Please repeat all of the listing exactly.

- [DATA BLOCK]
:::
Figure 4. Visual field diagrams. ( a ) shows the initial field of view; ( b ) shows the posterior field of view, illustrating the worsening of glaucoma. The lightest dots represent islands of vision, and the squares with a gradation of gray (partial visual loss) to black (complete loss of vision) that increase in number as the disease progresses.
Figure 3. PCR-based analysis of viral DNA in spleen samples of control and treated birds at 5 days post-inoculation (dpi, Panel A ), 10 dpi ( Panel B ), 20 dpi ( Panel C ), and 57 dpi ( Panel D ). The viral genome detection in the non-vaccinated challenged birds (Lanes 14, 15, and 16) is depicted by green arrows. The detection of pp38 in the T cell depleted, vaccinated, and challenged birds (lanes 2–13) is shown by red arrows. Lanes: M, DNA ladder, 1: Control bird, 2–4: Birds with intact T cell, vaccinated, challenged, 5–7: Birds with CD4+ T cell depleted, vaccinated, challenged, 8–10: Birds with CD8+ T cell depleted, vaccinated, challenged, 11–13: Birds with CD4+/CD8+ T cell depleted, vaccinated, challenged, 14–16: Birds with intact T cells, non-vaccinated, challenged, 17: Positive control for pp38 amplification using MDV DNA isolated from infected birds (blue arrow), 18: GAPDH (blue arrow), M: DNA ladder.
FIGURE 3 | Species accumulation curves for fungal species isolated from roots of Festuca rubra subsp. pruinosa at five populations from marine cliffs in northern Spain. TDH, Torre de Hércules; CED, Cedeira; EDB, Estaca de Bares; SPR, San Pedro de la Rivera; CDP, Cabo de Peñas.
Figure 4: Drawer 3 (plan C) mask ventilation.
:::
- [WRITTEN SOLUTION]
Figure 4. Visual field diagrams. ( a ) shows the initial field of view; ( b ) shows the posterior field of view, illustrating the worsening of glaucoma. The lightest dots represent islands of vision, and the squares with a gradation of gray (partial visual loss) to black (complete loss of vision) that increase in number as the disease progresses.
Figure 3. PCR-based analysis of viral DNA in spleen samples of control and treated birds at 5 days post-inoculation (dpi, Panel A ), 10 dpi ( Panel B ), 20 dpi ( Panel C ), and 57 dpi ( Panel D ). The viral genome detection in the non-vaccinated challenged birds (Lanes 14, 15, and 16) is depicted by green arrows. The detection of pp38 in the T cell depleted, vaccinated, and challenged birds (lanes 2–13) is shown by red arrows. Lanes: M, DNA ladder, 1: Control bird, 2–4: Birds with intact T cell, vaccinated, challenged, 5–7: Birds with CD4+ T cell depleted, vaccinated, challenged, 8–10: Birds with CD8+ T cell depleted, vaccinated, challenged, 11–13: Birds with CD4+/CD8+ T cell depleted, vaccinated, challenged, 14–16: Birds with intact T cells, non-vaccinated, challenged, 17: Positive control for pp38 amplification using MDV DNA isolated from infected birds (blue arrow), 18: GAPDH (blue arrow), M: DNA ladder.
FIGURE 3 | Species accumulation curves for fungal species isolated from roots of Festuca rubra subsp. pruinosa at five populations from marine cliffs in northern Spain. TDH, Torre de Hércules; CED, Cedeira; EDB, Estaca de Bares; SPR, San Pedro de la Rivera; CDP, Cabo de Peñas.
Figure 4: Drawer 3 (plan C) mask ventilation.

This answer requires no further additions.